Sunday, September 25, 2011

Bully for the Baltics?



Paul Krugman slaps down Tyler Cowen hard for repeatedly claiming that Ireland's recent performance is evidence against Keynesianism.  This is a followup to Brad Delong's similar complaints.  I don't notice any response from Cowan yet; normally, he is very quick to respond.

Very gratifying.  Tyler is brilliant, smug, and a leading Koch tool.  His job as an economist seems to be more to maintain a drumbeat of propaganda than to do any research of significance.  If anybody has any evidence of the significance of his work (such as status by numbers of citations) I'd be interested to hear it.

Take for example his latest book, "The Great Stagnation".  It is a classic example of lying with statistics.  Cowen claims that our innovation is stagnating because median GDP/capita is not increasing the way it used to.  But mean GDP/capita has been increasing steadily.  The difference is because increases in GDP over the past 30 years have gone almost exclusively to the rich.  This is clearly spelled out in There Is No Great Stagnation, Only Great Redistribution by Kindred Winecoff.  It is disgusting that Tyler relies on a trick that we teach students about in grade school (the difference between mean, median, and mode), and even more disgusting that so many people have considered his claims seriously instead of denouncing the trick.  Why would he do this?  Simple class warfare tactics: if you convince people that wealth is not there, instead of being redistributed to the rich, they will not be able to fight back.

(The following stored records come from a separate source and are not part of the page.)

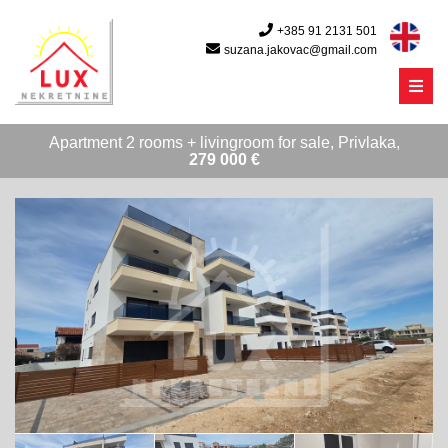
+385 91 2131 501
suzana.jakovac@gmail.com
Menu
Apartment 2 rooms + livingroom for sale, Privlaka,
279 000 €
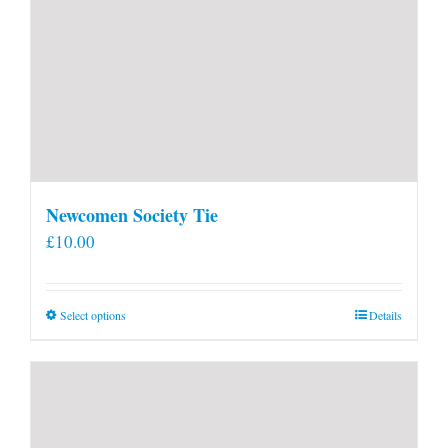
Newcomen Society Tie
£
10.00
This
Select options
Details
product
has
multiple
variants.
The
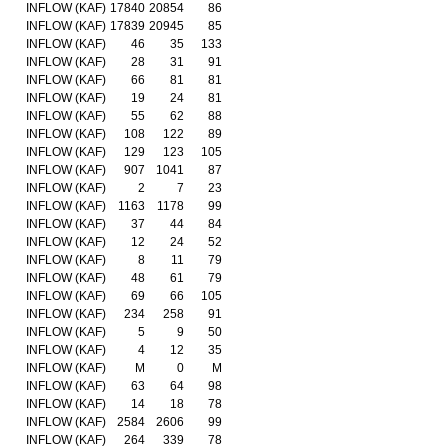
INFLOW (KAF)
17840
20854
86
INFLOW (KAF)
17839
20945
85
INFLOW (KAF)
46
35
133
INFLOW (KAF)
28
31
91
INFLOW (KAF)
66
81
81
INFLOW (KAF)
19
24
81
INFLOW (KAF)
55
62
88
INFLOW (KAF)
108
122
89
INFLOW (KAF)
129
123
105
INFLOW (KAF)
907
1041
87
INFLOW (KAF)
2
7
23
INFLOW (KAF)
1163
1178
99
INFLOW (KAF)
37
44
84
INFLOW (KAF)
12
24
52
INFLOW (KAF)
8
11
79
INFLOW (KAF)
48
61
79
INFLOW (KAF)
69
66
105
INFLOW (KAF)
234
258
91
INFLOW (KAF)
5
9
50
INFLOW (KAF)
4
12
35
INFLOW (KAF)
M
0
M
INFLOW (KAF)
63
64
98
INFLOW (KAF)
14
18
78
INFLOW (KAF)
2584
2606
99
INFLOW (KAF)
264
339
78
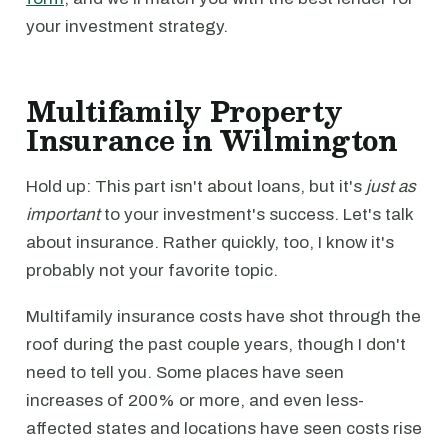
your investment strategy.
Multifamily Property
Insurance in Wilmington
Hold up: This part isn't about loans, but it's
just as
important
to your investment's success. Let's talk
about insurance. Rather quickly, too, I know it's
probably not your favorite topic.
Multifamily insurance costs have shot through the
roof during the past couple years, though I don't
need to tell you. Some places have seen
increases of 200% or more, and even less-
affected states and locations have seen costs rise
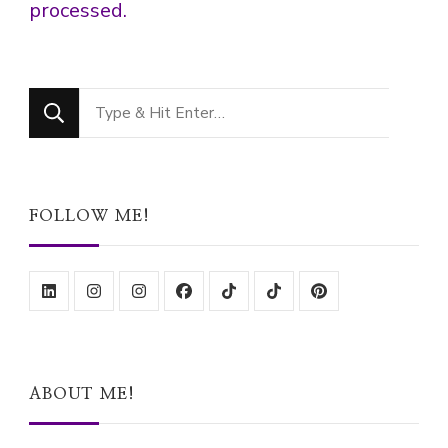
processed.
Looking
for
Something?
FOLLOW ME!
ABOUT ME!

Cowen generally adopts denialist tactics for economic positions his masters oppose; if you cannot refute it legitimately then spread fear, uncertainty, and doubt.  (FUD)

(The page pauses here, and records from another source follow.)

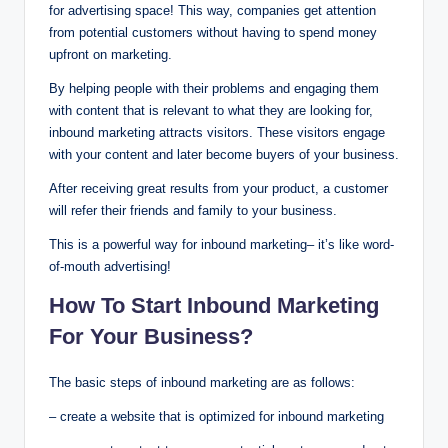
for advertising space! This way, companies get attention
from potential customers without having to spend money
upfront on marketing.
By helping people with their problems and engaging them
with content that is relevant to what they are looking for,
inbound marketing attracts visitors. These visitors engage
with your content and later become buyers of your business.
After receiving great results from your product, a customer
will refer their friends and family to your business.
This is a powerful way for inbound marketing– it’s like word-
of-mouth advertising!
How To Start Inbound Marketing
For Your Business?
The basic steps of inbound marketing are as follows:
– create a website that is optimized for inbound marketing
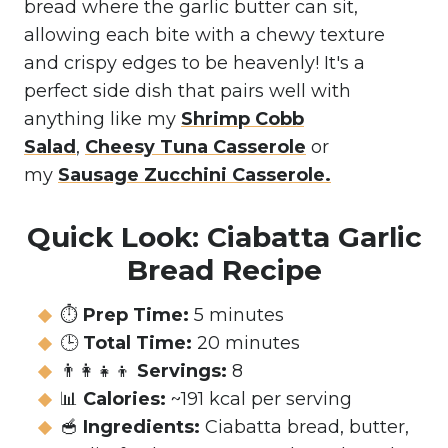
bread where the garlic butter can sit,
allowing each bite with a chewy texture
and crispy edges to be heavenly! It's a
perfect side dish that pairs well with
anything like my
Shrimp Cobb
Salad
,
Cheesy Tuna Casserole
or
my
Sausage Zucchini Casserole
.
Quick Look:
Ciabatta Garlic
Bread Recipe
⏱️
Prep Time:
5 minutes
🕒
Total Time:
20 minutes
👨‍👩‍👧‍👦
Servings:
8
📊
Calories:
~191 kcal per serving
🥣
Ingredients:
Ciabatta bread, butter,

I follow Cowen's (and Tabarrok's) high-volume blog "Marginal Revolution" daily.  It's full of disgusting shout-outs to the libertarian faithful (such as "Markets in Everything") and links to the latest libertarian propaganda.  But some leads from there are very useful or interesting: Cowen is well characterized as an infovore and popularizer.  That's his good side.

"It is difficult to get a man to understand something, when his salary depends upon his not understanding it!"
Upton Sinclair


Addendum: Tyler responds in The luck of the Irish.  In typical fashion, he moves the goalposts, and tries to make it a discussion of what Krugman predicted.  Instead of defending his own position about whether Ireland's recent performance is evidence against Keynesianism.  This may be good rhetorical strategy, but it is dishonest.  To distract from the dishonesty, Tyler makes a show of "honestly" admitting his own predictions were wrong too (after a whole post claiming Krugman's were wrong.)

3 comments:

Lord Keynes said...

Hi Mike,

I'm not sure if your email is working for me (it wasn't the last time I used it).

> "Economic calculation" is a
> Hayekian propaganda term which
> is supposed to describe what
> markets do, and not what
> governments do. ..etc.

Yes, absolutely. In fact, governments do a vast amount of planning/calculation, and they have access to information (say, from censuses, state and local government knowledge etc.) that private sector agents simply do not have access to.

> who is the term attributed to?

Regarding the expression "economic calculation", it was Mises who coined it, I think. It refers in fact to debates in the 1930s between Mises/Hayek and other neoclassicals and the Marxists. The economic calculation debate applies to communist systems without prices and where all production and consumption is planned centrally. Therefore when the vulgar Austrians wave that term around applying it to modern mixed economies, they are demonstrating utter ignorance.

LK

Lord Keynes said...

One can see the appalling results of austerity in Ireland here:

http://www.tradingeconomics.com/ireland/gdp-growth

Of the 14 quarters since 2008, they have had positive GDP growth in only 4.

2008-2009 was a full-blown, real depression for Ireland (meaning a downturn were real GDP fell by 10% or more).

Growth in 2010 was a joke. They are getting some growth now (as you would expect after such a severe contraction), but Ireland's unemployment is 14.5% and it will not make much of a dent in unemployment.

If this is supposed to be proof of
Ireland's "success", god knows what a failure would look like.

Ari said...

Markets in everything is not libertarian propaganda. Its basically news from different kind of markets to make reader think why these markets exist and should they exist.

Maybe you shouldn't read his blog like devil reads a Bible (I'm an atheist thank you).